What you'll likely be quizzed about

Subject of an equation

The subject of an equation is the symbol that stands alone on one side of the equals sign. Changing the subject means isolating that symbol so that it appears by itself. Isolation requires removal of other terms that multiply, divide, add or subtract from the chosen symbol using inverse operations on both sides of the equality. The subject becomes the dependent quantity that can be calculated directly from the other symbols.

Inverse operations and order of reversal

Inverse operations reverse the effect of an operation: subtraction reverses addition, division reverses multiplication, roots reverse powers, and reciprocals reverse reciprocals. Rearrangement follows the reverse order of operations: remove additions/subtractions first, then remove multiplications/divisions, and resolve powers or roots last. The same inverse operation applies to both sides of the equation to preserve equality.

Fractions, multiple terms and collecting like terms

Terms that do not multiply the subject must move across the equals sign using addition or subtraction. Terms that multiply the subject require division by the whole multiplying factor. When the subject appears inside a fraction, multiply both sides by the denominator to remove the fraction. When the subject appears in more than one term, algebraic rearrangement requires collecting like terms or factorising to express the subject as a single factor.

Application to gas equations and unit limitations

Application examples include pV = nRT and concentration relations c = n/V. Rearrangement yields V = nRT/p for the ideal gas law and V = n/c for concentration. Units determine the correct algebraic result: R requires SI units (R = 8.31 J mol^-1 K^-1) so pressure must be in pascals and volume in cubic metres. Failure to convert units causes incorrect numerical answers even when algebraic rearrangement is correct.

Key notes

Important points to keep in mind

Perform inverse operations on both sides to keep the equation balanced.

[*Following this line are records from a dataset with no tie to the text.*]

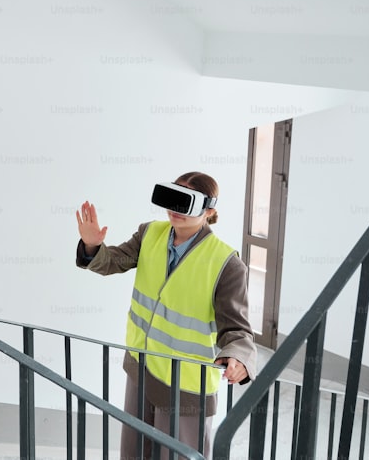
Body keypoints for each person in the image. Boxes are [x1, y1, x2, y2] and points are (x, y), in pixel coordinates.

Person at [74, 172, 256, 460]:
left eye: (186, 202)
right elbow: (112, 262)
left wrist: (238, 357)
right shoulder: (150, 234)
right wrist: (93, 247)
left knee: (179, 456)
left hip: (186, 385)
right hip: (141, 369)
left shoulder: (227, 264)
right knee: (134, 452)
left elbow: (238, 328)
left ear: (208, 210)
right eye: (173, 197)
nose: (175, 208)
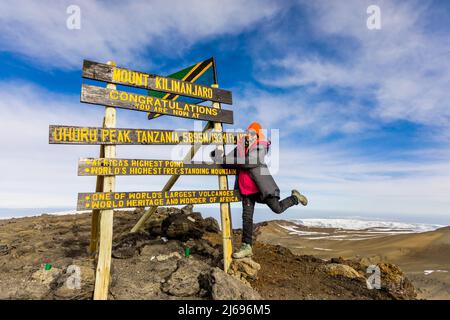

Reverse the order of operations when isolating the subject: undo addition/subtraction first, then multiplication/division, then powers or roots.

Convert units to SI when using R = 8.31 in pV = nRT: p in Pa, V in m3, T in K.

Remove denominators by multiplying both sides by the denominator before isolating the variable.

Collect like terms or factorise when the subject appears in multiple terms.

Check rearrangements by substituting numerical values into the original and the rearranged equation.

Apply physical limits after algebraic steps (for example, volume and temperature must be positive).

Use consistent units across all terms to avoid numerical errors even when algebra is correct.

Reciprocals and roots introduce sign or domain considerations that require context checks.

When using molar gas volumes given in dm3, include explicit conversion to m3 if R in SI units is used.